▶ DATA RECORDS
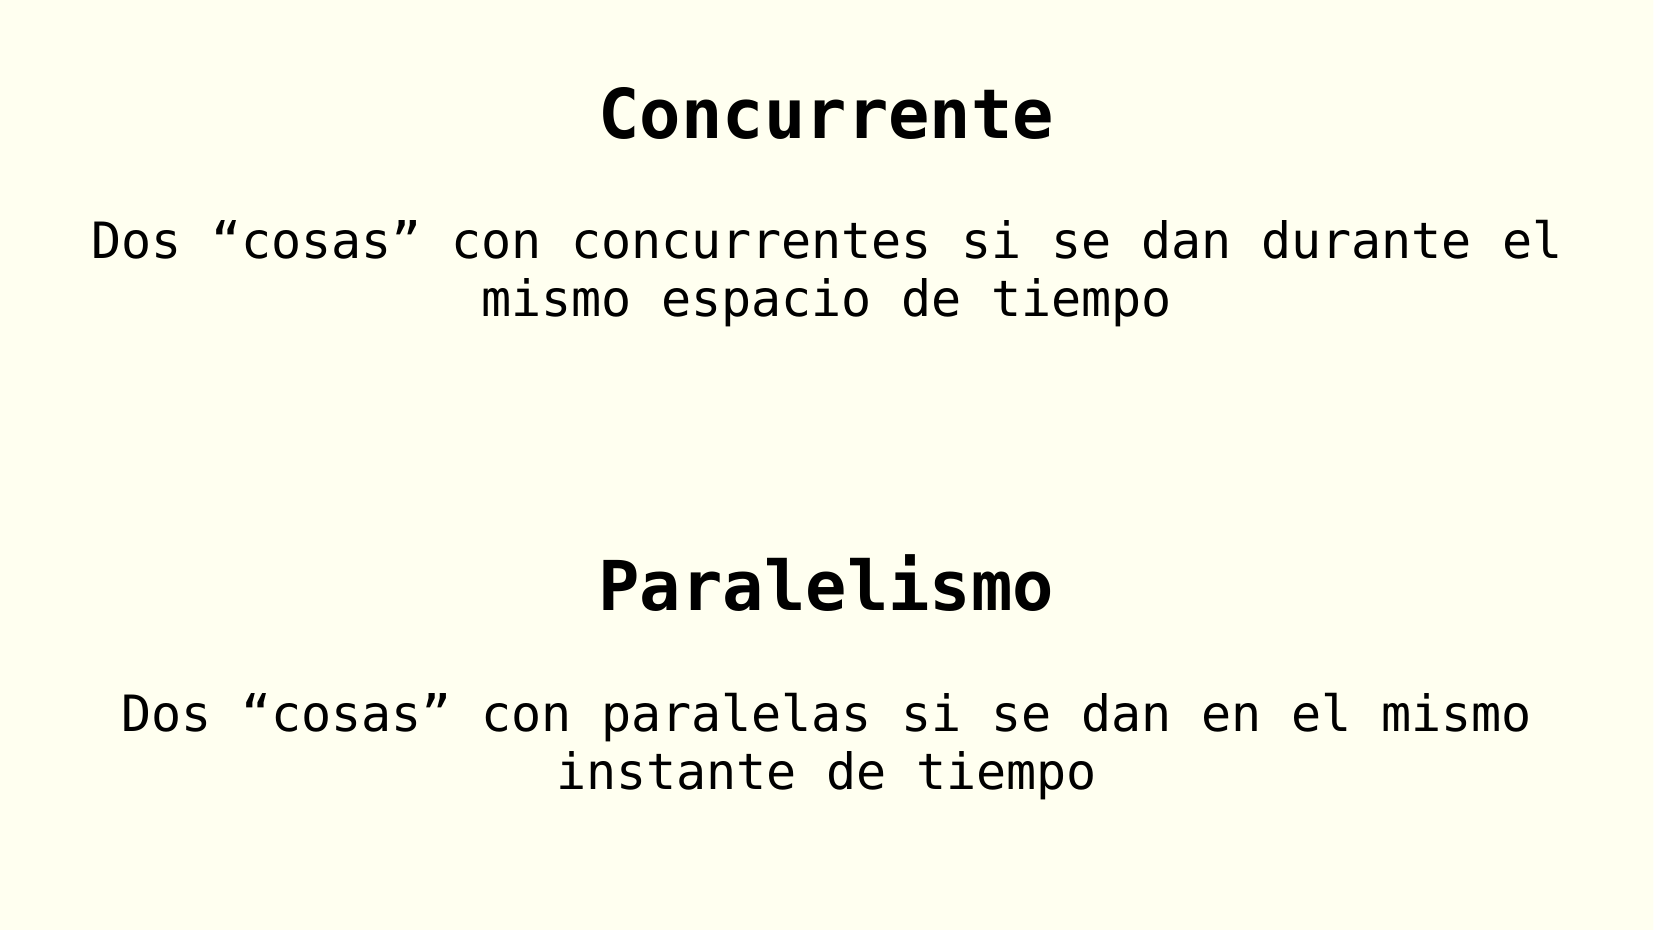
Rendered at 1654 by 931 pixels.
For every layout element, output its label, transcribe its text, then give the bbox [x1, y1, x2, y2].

title Paralelismo [82, 509, 1571, 665]
title Concurrente [82, 37, 1571, 193]
text_box Dos “cosas” con paralelas si se dan en el mismo instante de tiempo [24, 684, 1629, 802]
text_box Dos “cosas” con concurrentes si se dan durante el mismo espacio de tiempo [24, 212, 1629, 329]
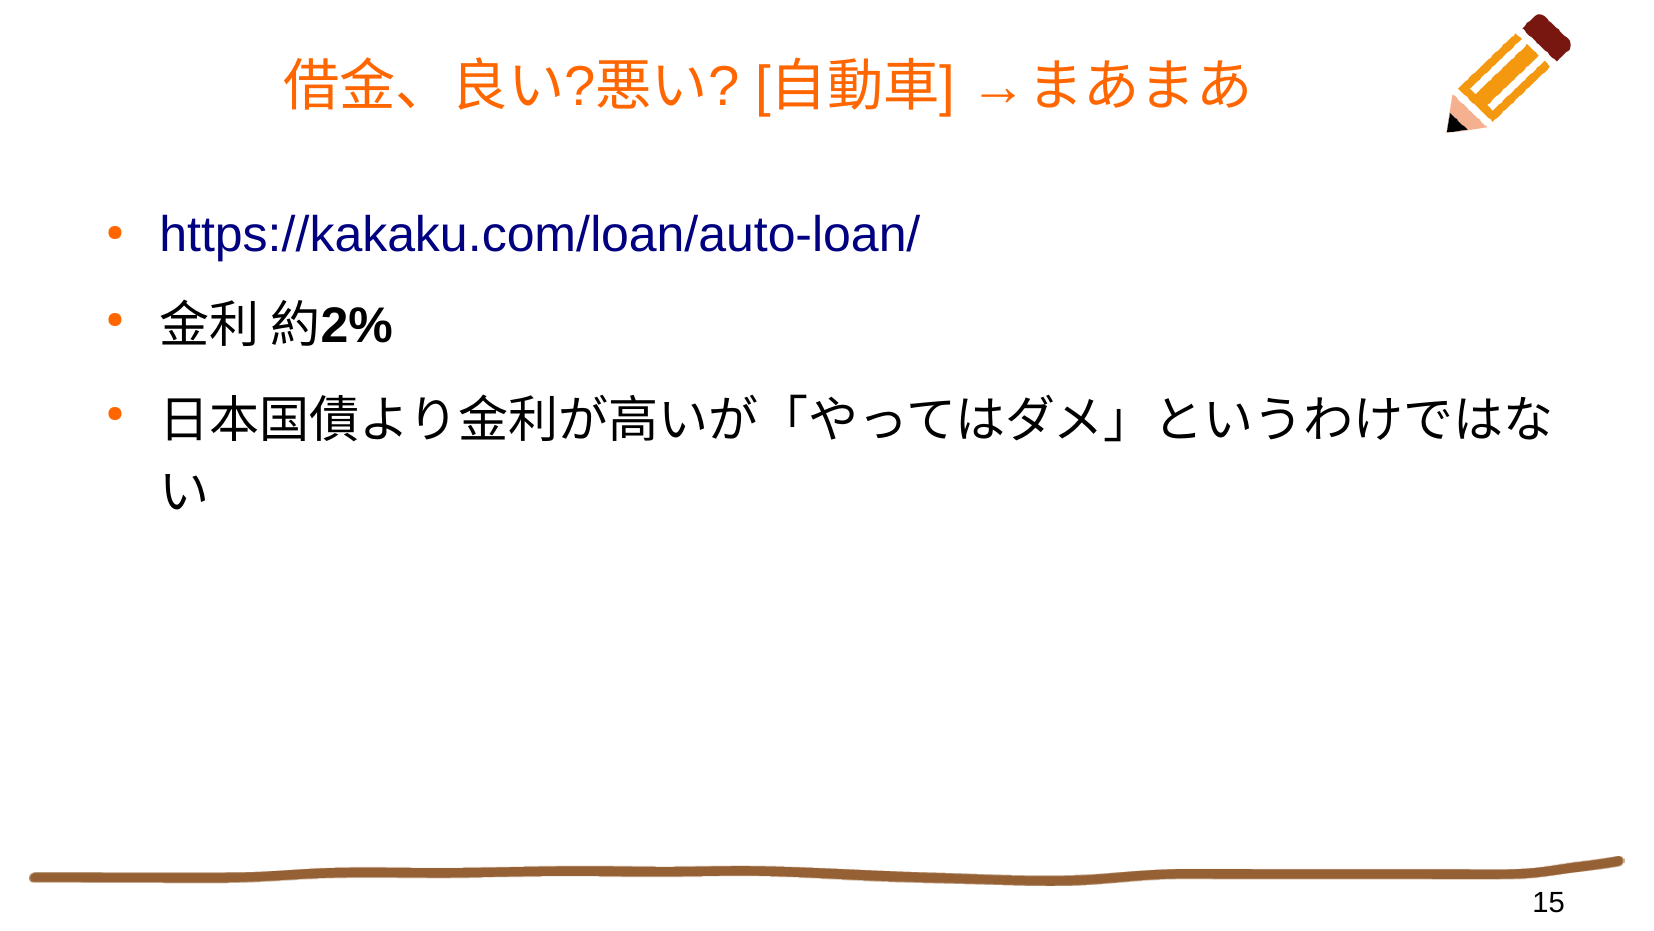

▶ WHAT IS NEEDED
Please repeat these lines with "bbox" swapped for "bounding box" and everything else unchanged, leaving out the pictures.

▶ SOLUTION FOR THIS TASK
Rendered at 1654 by 931 pixels.
For every layout element, output its label, transcribe its text, then give the bounding box [x1, y1, x2, y2].

title Paralelismo [82, 509, 1571, 665]
title Concurrente [82, 37, 1571, 193]
text_box Dos “cosas” con paralelas si se dan en el mismo instante de tiempo [24, 684, 1629, 802]
text_box Dos “cosas” con concurrentes si se dan durante el mismo espacio de tiempo [24, 212, 1629, 329]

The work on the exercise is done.